OĞUZUN TARİH YOLCULUĞU

Mert Ramazanoğlu |


Günlerden bir gün, Ay Kağan bir erkek çocuk doğurdu. Bu çocuğun yüzü gök gibi parlaktı. Ağzı ateş kızılı, gözleri ela, saçları ve kaşları kara idi. Çocuk anasının göğsünden bir defa süt içti, bir daha içmedi. Çiğ et, aş ve şarap istedi. Kırk gün sonra büyüdü, yürüdü, oynadı.

Ayağı öküz ayağı, beli kurt beli, omuzları samur omuzu, göğsü ayı vücudu gibiydi. Bütün vücudu tüylü idi. Yılkı güder, ata biner, av avlardı. Bu yiğidin adı Oğuz Kağan’dı.

Oğuz Kağan, bir gün Tanrı'ya yalvarmaktayken karanlık bastı ve gökten bir gök ışık düştü. Işığın ortasında bir kız oturmaktaydı. Bu öyle güzel bir kızdı ki; gülse mavi gök gülüyor, ağlasa mavi gök ağlıyordu. Oğuz Kağan, onu görür görmez sevdi. Bu kız, Oğuz Kağan’a üç erkek çocuk doğurdu. Birincisine Gün, ikincisine Ay, üçüncüsüne de Yıldız adını koydular.

Yine bir gün Oğuz Kağan ava gitti. Bir gölün ortasında bir ağaç gördü. Ağacın kovuğunda bir kız oturuyordu. Gözü gökten daha gök idi. Saçları dere gibi dalgalı, dişleri inci gibiydi. Oğuz Kağan’ın onu görünce aklı gitti. Günler ve gecelerden sonra bu hatun da Oğuz Kağan’a üç erkek çocuk doğurdu. Birincisine Gök, ikincisine Dağ, üçüncüsüne Deniz adını koydular.

BOZOKLAR VE ÜÇOKLAR

Oğuz Kağan'ın aksakallı, tecrübeli bir veziri vardı. Adı Uluğ Türk idi. Uluğ Türk, bir gün düşünde bir altın yay ve üç gümüş ok gördü. Uykudan sonra düşte gördüklerini Oğuz Kağan'a anlattı. Oğuz Kağan, ertesi gün oğullarını çağırttı. Gün, Ay ve Yıldız’a tan yönüne; Gök, Dağ ve Deniz’e tün yönüne doğru ava çıkmalarını emretti.

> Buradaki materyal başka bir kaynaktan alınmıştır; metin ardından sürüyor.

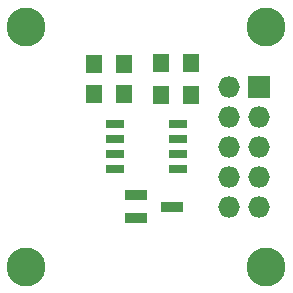
<source format=gbr>
G04 #@! TF.GenerationSoftware,KiCad,Pcbnew,5.1.4+dfsg1-1~bpo10+1*
G04 #@! TF.CreationDate,2019-11-26T13:36:03-07:00*
G04 #@! TF.ProjectId,encoder_as5601,656e636f-6465-4725-9f61-73353630312e,rev?*
G04 #@! TF.SameCoordinates,Original*
G04 #@! TF.FileFunction,Soldermask,Top*
G04 #@! TF.FilePolarity,Negative*
%FSLAX46Y46*%
G04 Gerber Fmt 4.6, Leading zero omitted, Abs format (unit mm)*
G04 Created by KiCad (PCBNEW 5.1.4+dfsg1-1~bpo10+1) date 2019-11-26 13:36:03*
%MOMM*%
%LPD*%
G04 APERTURE LIST*
%ADD10C,3.300000*%
%ADD11R,1.400000X1.600000*%
%ADD12R,1.650000X0.700000*%
%ADD13R,1.350000X1.600000*%
%ADD14R,1.900860X0.900100*%
%ADD15R,1.827200X1.827200*%
%ADD16O,1.827200X1.827200*%
G04 APERTURE END LIST*
D10*
X143510000Y-99060000D03*
X123190000Y-99060000D03*
X123190000Y-78740000D03*
X143510000Y-78740000D03*
D11*
X137160000Y-81835000D03*
X137160000Y-84535000D03*
D12*
X130650000Y-86995000D03*
X130650000Y-88265000D03*
X130650000Y-89535000D03*
X130650000Y-90805000D03*
X136050000Y-90805000D03*
X136050000Y-89535000D03*
X136050000Y-88265000D03*
X136050000Y-86995000D03*
D13*
X131445000Y-84435000D03*
X131445000Y-81935000D03*
X128905000Y-84435000D03*
X128905000Y-81935000D03*
D14*
X132483860Y-93030000D03*
X132483860Y-94930000D03*
X135486140Y-93980000D03*
D11*
X134620000Y-81835000D03*
X134620000Y-84535000D03*
D15*
X142875000Y-83820000D03*
D16*
X140335000Y-83820000D03*
X142875000Y-86360000D03*
X140335000Y-86360000D03*
X142875000Y-88900000D03*
X140335000Y-88900000D03*
X142875000Y-91440000D03*
X140335000Y-91440000D03*
X142875000Y-93980000D03*
X140335000Y-93980000D03*
M02*

</source>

Gün, Ay ve Yıldız, çok avlar çok kuşlar avladıktan sonra yolda bir altın yay buldular. Bunu alıp babalarına verdiler. Bu üç kardeşe Bozoklar denildi. Gök, Dağ ve Deniz de çok avlar, çok kuşlar avladıktan sonra yolda üç gümüş ok buldular. Bunları aldılar ve babalarına verdiler. Bu üç kardeşe de Üçoklar denildi.

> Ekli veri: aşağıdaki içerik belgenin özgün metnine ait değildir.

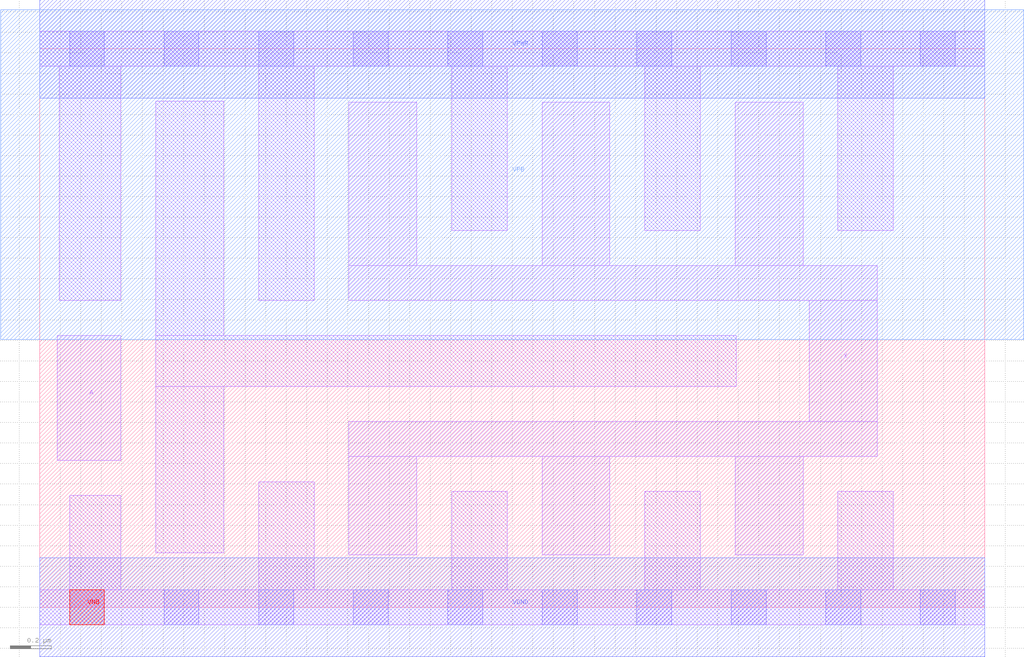
<source format=lef>
# Copyright 2020 The SkyWater PDK Authors
#
# Licensed under the Apache License, Version 2.0 (the "License");
# you may not use this file except in compliance with the License.
# You may obtain a copy of the License at
#
#     https://www.apache.org/licenses/LICENSE-2.0
#
# Unless required by applicable law or agreed to in writing, software
# distributed under the License is distributed on an "AS IS" BASIS,
# WITHOUT WARRANTIES OR CONDITIONS OF ANY KIND, either express or implied.
# See the License for the specific language governing permissions and
# limitations under the License.
#
# SPDX-License-Identifier: Apache-2.0

VERSION 5.7 ;
  NOWIREEXTENSIONATPIN ON ;
  DIVIDERCHAR "/" ;
  BUSBITCHARS "[]" ;
PROPERTYDEFINITIONS
  MACRO maskLayoutSubType STRING ;
  MACRO prCellType STRING ;
  MACRO originalViewName STRING ;
END PROPERTYDEFINITIONS
MACRO sky130_fd_sc_hdll__clkbuf_6
  CLASS CORE ;
  FOREIGN sky130_fd_sc_hdll__clkbuf_6 ;
  ORIGIN  0.000000  0.000000 ;
  SIZE  4.600000 BY  2.720000 ;
  SYMMETRY X Y R90 ;
  SITE unithd ;
  PIN A
    ANTENNAGATEAREA  0.486000 ;
    DIRECTION INPUT ;
    USE SIGNAL ;
    PORT
      LAYER li1 ;
        RECT 0.085000 0.715000 0.395000 1.325000 ;
    END
  END A
  PIN VNB
    PORT
      LAYER pwell ;
        RECT 0.145000 -0.085000 0.315000 0.085000 ;
    END
  END VNB
  PIN VPB
    PORT
      LAYER nwell ;
        RECT -0.190000 1.305000 4.790000 2.910000 ;
    END
  END VPB
  PIN X
    ANTENNADIFFAREA  1.212300 ;
    DIRECTION OUTPUT ;
    USE SIGNAL ;
    PORT
      LAYER li1 ;
        RECT 1.505000 0.255000 1.835000 0.735000 ;
        RECT 1.505000 0.735000 4.075000 0.905000 ;
        RECT 1.505000 1.495000 4.075000 1.665000 ;
        RECT 1.505000 1.665000 1.835000 2.460000 ;
        RECT 2.445000 0.255000 2.775000 0.735000 ;
        RECT 2.445000 1.665000 2.775000 2.460000 ;
        RECT 3.385000 0.255000 3.715000 0.735000 ;
        RECT 3.385000 1.665000 3.715000 2.460000 ;
        RECT 3.745000 0.905000 4.075000 1.495000 ;
    END
  END X
  PIN VGND
    DIRECTION INOUT ;
    USE GROUND ;
    PORT
      LAYER met1 ;
        RECT 0.000000 -0.240000 4.600000 0.240000 ;
    END
  END VGND
  PIN VPWR
    DIRECTION INOUT ;
    USE POWER ;
    PORT
      LAYER met1 ;
        RECT 0.000000 2.480000 4.600000 2.960000 ;
    END
  END VPWR
  OBS
    LAYER li1 ;
      RECT 0.000000 -0.085000 4.600000 0.085000 ;
      RECT 0.000000  2.635000 4.600000 2.805000 ;
      RECT 0.095000  1.495000 0.395000 2.635000 ;
      RECT 0.145000  0.085000 0.395000 0.545000 ;
      RECT 0.565000  0.265000 0.895000 1.075000 ;
      RECT 0.565000  1.075000 3.390000 1.325000 ;
      RECT 0.565000  1.325000 0.895000 2.465000 ;
      RECT 1.065000  0.085000 1.335000 0.610000 ;
      RECT 1.065000  1.495000 1.335000 2.635000 ;
      RECT 2.005000  0.085000 2.275000 0.565000 ;
      RECT 2.005000  1.835000 2.275000 2.635000 ;
      RECT 2.945000  0.085000 3.215000 0.565000 ;
      RECT 2.945000  1.835000 3.215000 2.635000 ;
      RECT 3.885000  0.085000 4.155000 0.565000 ;
      RECT 3.885000  1.835000 4.155000 2.635000 ;
    LAYER mcon ;
      RECT 0.145000 -0.085000 0.315000 0.085000 ;
      RECT 0.145000  2.635000 0.315000 2.805000 ;
      RECT 0.605000 -0.085000 0.775000 0.085000 ;
      RECT 0.605000  2.635000 0.775000 2.805000 ;
      RECT 1.065000 -0.085000 1.235000 0.085000 ;
      RECT 1.065000  2.635000 1.235000 2.805000 ;
      RECT 1.525000 -0.085000 1.695000 0.085000 ;
      RECT 1.525000  2.635000 1.695000 2.805000 ;
      RECT 1.985000 -0.085000 2.155000 0.085000 ;
      RECT 1.985000  2.635000 2.155000 2.805000 ;
      RECT 2.445000 -0.085000 2.615000 0.085000 ;
      RECT 2.445000  2.635000 2.615000 2.805000 ;
      RECT 2.905000 -0.085000 3.075000 0.085000 ;
      RECT 2.905000  2.635000 3.075000 2.805000 ;
      RECT 3.365000 -0.085000 3.535000 0.085000 ;
      RECT 3.365000  2.635000 3.535000 2.805000 ;
      RECT 3.825000 -0.085000 3.995000 0.085000 ;
      RECT 3.825000  2.635000 3.995000 2.805000 ;
      RECT 4.285000 -0.085000 4.455000 0.085000 ;
      RECT 4.285000  2.635000 4.455000 2.805000 ;
  END
  PROPERTY maskLayoutSubType "abstract" ;
  PROPERTY prCellType "standard" ;
  PROPERTY originalViewName "layout" ;
END sky130_fd_sc_hdll__clkbuf_6
END LIBRARY

</source>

Oğuz Kağan, büyük kurultayı topladı. Herkesi çağırdı. Sağ yanında Bozoklar oturdu, sol tarafında Üçoklar… Kırk gün kırk gece yenildi, içildi. Kırk gün sonunda Oğuz Kağan, oğulları arasında yurdunu paylaştırdı.

NİCE DEVLETLER YIKIP NİCESİNİ KURDULAR

Oğuz oğulları, dört bir yana yayıldı, birçok devlet kurdu. Kimi zaman yıkıldılar, yeniden ayaklandılar. Kimi yolculuğu bıraktı, atından indi, yerleşti. Kimi yoluna devam etti. Biri Anadolu’yu öbürü İstanbul’u fethetti. Biri Konya’ya kadar geldi, oradan Selanik’e iskan edildi.

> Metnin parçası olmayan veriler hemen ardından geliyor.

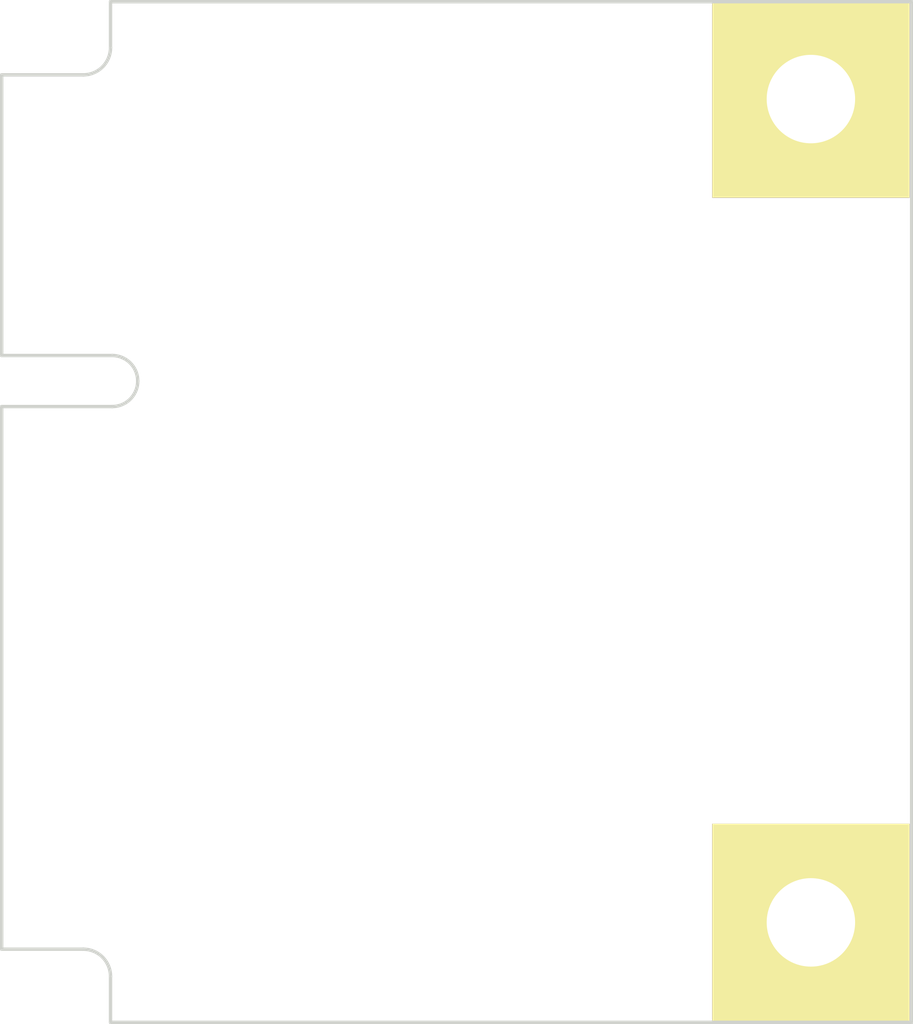
<source format=kicad_pcb>
(kicad_pcb (version 20171130) (host pcbnew 5.1.5+dfsg1-2build2)

  (general
    (thickness 1.6)
    (drawings 15)
    (tracks 0)
    (zones 0)
    (modules 2)
    (nets 1)
  )

  (page A4)
  (layers
    (0 F.Cu signal)
    (31 B.Cu signal)
    (32 B.Adhes user)
    (33 F.Adhes user)
    (34 B.Paste user)
    (35 F.Paste user)
    (36 B.SilkS user)
    (37 F.SilkS user)
    (38 B.Mask user)
    (39 F.Mask user)
    (40 Dwgs.User user)
    (41 Cmts.User user)
    (42 Eco1.User user)
    (43 Eco2.User user)
    (44 Edge.Cuts user)
    (45 Margin user)
    (46 B.CrtYd user)
    (47 F.CrtYd user)
    (48 B.Fab user)
    (49 F.Fab user)
  )

  (setup
    (last_trace_width 0.25)
    (trace_clearance 0.2)
    (zone_clearance 0.508)
    (zone_45_only no)
    (trace_min 0.2)
    (via_size 0.8)
    (via_drill 0.4)
    (via_min_size 0.4)
    (via_min_drill 0.3)
    (uvia_size 0.3)
    (uvia_drill 0.1)
    (uvias_allowed no)
    (uvia_min_size 0.2)
    (uvia_min_drill 0.1)
    (edge_width 0.05)
    (segment_width 0.2)
    (pcb_text_width 0.3)
    (pcb_text_size 1.5 1.5)
    (mod_edge_width 0.12)
    (mod_text_size 1 1)
    (mod_text_width 0.15)
    (pad_size 1.524 1.524)
    (pad_drill 0.762)
    (pad_to_mask_clearance 0.051)
    (solder_mask_min_width 0.25)
    (aux_axis_origin 0 0)
    (visible_elements FFFFFF7F)
    (pcbplotparams
      (layerselection 0x010fc_ffffffff)
      (usegerberextensions false)
      (usegerberattributes false)
      (usegerberadvancedattributes false)
      (creategerberjobfile false)
      (excludeedgelayer true)
      (linewidth 0.100000)
      (plotframeref false)
      (viasonmask false)
      (mode 1)
      (useauxorigin false)
      (hpglpennumber 1)
      (hpglpenspeed 20)
      (hpglpendiameter 15.000000)
      (psnegative false)
      (psa4output false)
      (plotreference true)
      (plotvalue true)
      (plotinvisibletext false)
      (padsonsilk false)
      (subtractmaskfromsilk false)
      (outputformat 1)
      (mirror false)
      (drillshape 1)
      (scaleselection 1)
      (outputdirectory ""))
  )

  (net 0 "")

  (net_class Default "This is the default net class."
    (clearance 0.2)
    (trace_width 0.25)
    (via_dia 0.8)
    (via_drill 0.4)
    (uvia_dia 0.3)
    (uvia_drill 0.1)
  )

  (module PIN_ARRAY_1 (layer F.Cu) (tedit 54A913CF) (tstamp 602ABEFE)
    (at 138.88554 77.5319)
    (descr "1 pin")
    (tags "CONN DEV")
    (path /54A7DBE8)
    (fp_text reference MOUNTING_HOLE2 (at 0 -1.905) (layer F.SilkS) hide
      (effects (font (size 0.762 0.762) (thickness 0.1524)))
    )
    (fp_text value CONN_1 (at 0 -1.905) (layer F.SilkS) hide
      (effects (font (size 0.762 0.762) (thickness 0.1524)))
    )
    (fp_line (start 1.27 -1.27) (end 1.27 1.27) (layer F.SilkS) (width 0.1524))
    (fp_line (start -1.27 1.27) (end -1.27 -1.27) (layer F.SilkS) (width 0.1524))
    (fp_line (start -1.27 -1.27) (end 1.27 -1.27) (layer F.SilkS) (width 0.1524))
    (fp_line (start 1.27 1.27) (end -1.27 1.27) (layer F.SilkS) (width 0.1524))
    (pad 1 thru_hole rect (at 0 0) (size 5.8 5.8) (drill 2.6) (layers *.Cu *.Mask F.SilkS)
      (solder_mask_margin 0.1524) (clearance 0.1524))
  )

  (module PIN_ARRAY_1 (layer F.Cu) (tedit 54A913A9) (tstamp 602ABEF6)
    (at 138.88554 53.3319)
    (descr "1 pin")
    (tags "CONN DEV")
    (path /54A7DBF7)
    (fp_text reference MOUNTING_HOLE1 (at 0 -1.905) (layer F.SilkS) hide
      (effects (font (size 0.762 0.762) (thickness 0.1524)))
    )
    (fp_text value CONN_1 (at 0 -1.905) (layer F.SilkS) hide
      (effects (font (size 0.762 0.762) (thickness 0.1524)))
    )
    (fp_line (start 1.27 -1.27) (end 1.27 1.27) (layer F.SilkS) (width 0.1524))
    (fp_line (start -1.27 1.27) (end -1.27 -1.27) (layer F.SilkS) (width 0.1524))
    (fp_line (start -1.27 -1.27) (end 1.27 -1.27) (layer F.SilkS) (width 0.1524))
    (fp_line (start 1.27 1.27) (end -1.27 1.27) (layer F.SilkS) (width 0.1524))
    (pad 1 thru_hole rect (at 0 0) (size 5.8 5.8) (drill 2.6) (layers *.Cu *.Mask F.SilkS)
      (solder_mask_margin 0.1524) (clearance 0.1524))
  )

  (gr_arc (start 118.34 61.62) (end 118.34 60.87) (angle 90) (layer Edge.Cuts) (width 0.1) (tstamp 602ABE95))
  (gr_line (start 118.29 50.47) (end 118.29 51.82) (angle 90) (layer Edge.Cuts) (width 0.1) (tstamp 602ABE94))
  (gr_line (start 118.29 80.47) (end 118.29 79.12) (angle 90) (layer Edge.Cuts) (width 0.1) (tstamp 602ABE93))
  (gr_arc (start 117.49 79.12) (end 117.49 78.32) (angle 90) (layer Edge.Cuts) (width 0.1) (tstamp 602ABE92))
  (gr_arc (start 118.34 61.62) (end 119.09 61.62) (angle 90) (layer Edge.Cuts) (width 0.1) (tstamp 602ABE91))
  (gr_line (start 141.84884 50.4698) (end 141.84884 80.46974) (angle 90) (layer Edge.Cuts) (width 0.1) (tstamp 602ABE90))
  (gr_line (start 141.84884 50.4698) (end 118.29 50.47) (angle 90) (layer Edge.Cuts) (width 0.1) (tstamp 602ABE8F))
  (gr_line (start 141.84884 80.46974) (end 118.29 80.47) (angle 90) (layer Edge.Cuts) (width 0.1) (tstamp 602ABE8E))
  (gr_line (start 115.09 52.62) (end 115.09 60.87) (angle 90) (layer Edge.Cuts) (width 0.1) (tstamp 602ABE8D))
  (gr_line (start 115.09 78.32) (end 115.09 62.37) (angle 90) (layer Edge.Cuts) (width 0.1) (tstamp 602ABE8C))
  (gr_line (start 115.09 62.37) (end 118.34 62.37) (angle 90) (layer Edge.Cuts) (width 0.1) (tstamp 602ABE8B))
  (gr_arc (start 117.49 51.82) (end 118.29 51.82) (angle 90) (layer Edge.Cuts) (width 0.1) (tstamp 602ABE8A))
  (gr_line (start 117.49 78.32) (end 115.09 78.32) (angle 90) (layer Edge.Cuts) (width 0.1) (tstamp 602ABE89))
  (gr_line (start 117.49 52.62) (end 115.09 52.62) (angle 90) (layer Edge.Cuts) (width 0.1) (tstamp 602ABE88))
  (gr_line (start 115.09 60.87) (end 118.34 60.87) (angle 90) (layer Edge.Cuts) (width 0.1) (tstamp 602ABE87))

)

</source>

İki katlı bir evde gök yüzlü Oğuz, bu kez mavi gözleriyle dirildi. Mavi gözlü bu yiğit büyüdü, Mustafa Kemal oldu.

Oğuz Kağan’ın, yurdunu oğullarına paylaştırması gibi Mustafa Kemal de aklını bağımsızlık, egemenlik ve cumhuriyete; kalbini demokrasi, eşitlik ve sevgiye paylaştırdı. Bu ülkü ışığında bir vatan inşa etti. O vatanın adı Türkiye Cumhuriyeti oldu.